Extrait présenté.
□ □ □ □ □

L’entourage ce  sont aussi les amis et les professionnels à qui j’ai présenté mon projet avant de me lancer. Je peux dire que les réactions ont été contrastées ! Je me rappelle notamment de cet échange avec un serial entrepreneur que j’apprécie beaucoup et qui m’avait dit : “Christophe je trouve ton projet de séminaires dans la cambrousse très sympa, mais je trouverais beaucoup plus sensé et rentable que tu poursuives tes aventures dans le digital que tu connais si bien. C’est le moment de récolter les fruits de ta carrière, pourquoi donc te lancer dans cette galère ?”. Je n’ai pas suivi son conseil, j’ai plutôt écouté mon coeur et me voici dans la cambrousse à couper du bois, faire des travaux, déneiger le chemin en hiver et tenir le rôle de G.O. aubergiste auprès d’entreprises qui viennent prendre une bouffée d’air et goûter au parfum de l’aventure dans les bois. 

Notre entourage, c’est enfin maintenant aussi “les gens du coin”. Nous avons eu la chance de recevoir un accueil chaleureux de la part des habitants de la commune de 200 habitants (Les Crozets) dans laquelle nous sommes implantés. En arrivant ici, je me sentais tellement ignorant de toutes les choses qui touchent à la terre, à la forêt… Alors j’écoute, j’observe, je prends conseil, je progresse tout doucement… Les gens sont très solidaires ici, et réussir son intégration en territoire rural passe par le fait de filer un coup de main à la communauté lors des événements qui rythment l’année. Pour développer le Coupet, j’ai la chance de pouvoir compter sur tout un écosystème d’intervenants indépendants : guides naturalistes, encadrants sportifs, chef restaurateur, musiciens, experts en transition écologique, et même un chaman ! Passer du temps avec eux pour co-créer des expériences clients est passionnant et cela me permet de tisser un réseau de contacts qui deviennent pour certains des amis.

□ □ □ □ □

Entrées de données.
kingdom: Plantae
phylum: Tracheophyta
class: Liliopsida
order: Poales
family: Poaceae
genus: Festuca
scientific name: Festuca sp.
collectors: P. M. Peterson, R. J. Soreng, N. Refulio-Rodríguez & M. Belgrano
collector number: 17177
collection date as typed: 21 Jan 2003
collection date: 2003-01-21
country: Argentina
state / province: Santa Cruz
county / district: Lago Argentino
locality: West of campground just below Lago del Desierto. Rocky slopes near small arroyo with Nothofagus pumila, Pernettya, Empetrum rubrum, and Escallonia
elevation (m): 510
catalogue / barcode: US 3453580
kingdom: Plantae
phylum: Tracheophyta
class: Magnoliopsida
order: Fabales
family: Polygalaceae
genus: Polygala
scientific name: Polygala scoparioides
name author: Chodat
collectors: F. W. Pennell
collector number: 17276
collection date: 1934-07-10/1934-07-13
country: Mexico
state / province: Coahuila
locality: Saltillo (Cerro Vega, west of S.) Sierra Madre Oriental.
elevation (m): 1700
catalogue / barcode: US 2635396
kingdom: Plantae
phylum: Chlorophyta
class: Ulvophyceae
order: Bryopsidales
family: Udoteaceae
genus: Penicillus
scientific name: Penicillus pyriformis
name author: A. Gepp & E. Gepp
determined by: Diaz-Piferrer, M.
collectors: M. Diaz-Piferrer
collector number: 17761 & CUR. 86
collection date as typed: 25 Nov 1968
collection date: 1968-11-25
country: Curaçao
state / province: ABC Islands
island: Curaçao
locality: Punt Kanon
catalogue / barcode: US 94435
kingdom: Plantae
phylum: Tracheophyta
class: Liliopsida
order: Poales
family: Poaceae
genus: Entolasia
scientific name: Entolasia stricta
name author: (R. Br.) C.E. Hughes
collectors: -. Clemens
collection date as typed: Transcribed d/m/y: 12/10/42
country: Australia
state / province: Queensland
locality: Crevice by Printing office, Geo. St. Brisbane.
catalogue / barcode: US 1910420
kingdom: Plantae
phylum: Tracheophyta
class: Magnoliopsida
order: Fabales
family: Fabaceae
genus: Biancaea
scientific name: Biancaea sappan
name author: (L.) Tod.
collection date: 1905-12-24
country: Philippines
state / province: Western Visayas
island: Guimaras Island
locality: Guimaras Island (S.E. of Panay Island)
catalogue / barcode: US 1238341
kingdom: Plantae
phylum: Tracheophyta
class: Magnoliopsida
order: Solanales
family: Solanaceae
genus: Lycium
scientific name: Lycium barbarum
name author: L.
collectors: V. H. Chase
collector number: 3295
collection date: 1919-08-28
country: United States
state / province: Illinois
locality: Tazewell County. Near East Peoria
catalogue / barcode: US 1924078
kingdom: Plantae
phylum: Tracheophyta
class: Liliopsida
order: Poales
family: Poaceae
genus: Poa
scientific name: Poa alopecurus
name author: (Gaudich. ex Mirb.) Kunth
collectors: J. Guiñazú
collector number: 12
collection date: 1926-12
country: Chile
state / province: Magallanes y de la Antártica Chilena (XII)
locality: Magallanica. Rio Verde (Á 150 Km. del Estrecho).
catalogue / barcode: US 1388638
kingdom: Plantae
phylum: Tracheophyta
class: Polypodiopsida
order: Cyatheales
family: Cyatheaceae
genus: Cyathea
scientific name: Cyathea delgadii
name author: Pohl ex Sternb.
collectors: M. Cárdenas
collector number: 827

□ □ □ □ □

Ce qui est demandé.
Donnez la suite du témoignage sur le projet de séminaires à la campagne, en reprenant après sa dernière phrase. Les enregistrements ne jouent ici aucun rôle.

Réponse rédigée.
 

« Être “simplement” ensemble, immergés au cœur de la nature »  

 

BM : Quel est le modèle économique de votre établissement ?

CL : Assez classiquement notre modèle économique repose sur l’hébergement, la restauration et l’organisation d’activités. J’organise également des ateliers axés sur la transformation environnementale des entreprises.
Nous avons 2 piliers de clientèle : les séminaires d’entreprise en semaine, et la clientèle des particuliers, groupes d’amis, rassemblements familiaux, tous les weekends de l’année et durant les vacances. Ma crainte était de ne pas réussir à faire venir les entreprises dans un lieu aussi isolé. Finalement c’est ce côté expérience au fond des bois qui attire le plus ! Et puis nous sommes très facilement accessibles : à 1h30 de voiture de Lyon ou Genève, ou à 3h de Paris via le train et la navette que nous proposons pour les groupes. 
 

BM : Quelle expérience proposez-vous aux entreprises qui viennent dans votre gîte ?
 

CL : La promesse d’un séminaire au Coupet je dirais que c’est d'être "simplement" ensemble, immergés au coeur de la nature. Cela s’inscrit dans une tendance de fond : arrêter les team buildings consuméristes et superficiels, au profit de séminaires plus sobres qui laissent place à de vrais moments d’échange et de partage.

Côté hébergement et meetings, l'établissement combine l’esprit d’un refuge et le confort d’un hôtel. Pour se réunir, nos hôtes peuvent utiliser 2 grandes pièces à vivre, mais aussi décider de tenir leur meeting dans une cabane forestière ou dans la chapelle privée du domaine. Bien évidemment wifi dans tous les espaces, les entreprises souhaitent déconnecter mais pas trop…
Notre situation géographique au coeur du Parc Naturel du Haut-Jura permet de déployer une multitude d’expériences collectives, été-automne-hiver-printemps. C’est d'ailleurs le contraste qui est particulièrement apprécié : sortir de sa zone de confort en participant par exemple à un atelier sur l’autonomie en forêt ou à un challenge sportif façon bûcherons, avant de se prélasser dans le spa nature,... Les activités outdoor sont multiples, et très plébiscitées !

 

BM : En quoi les séminaires au Coupet sont ils éco-responsables ?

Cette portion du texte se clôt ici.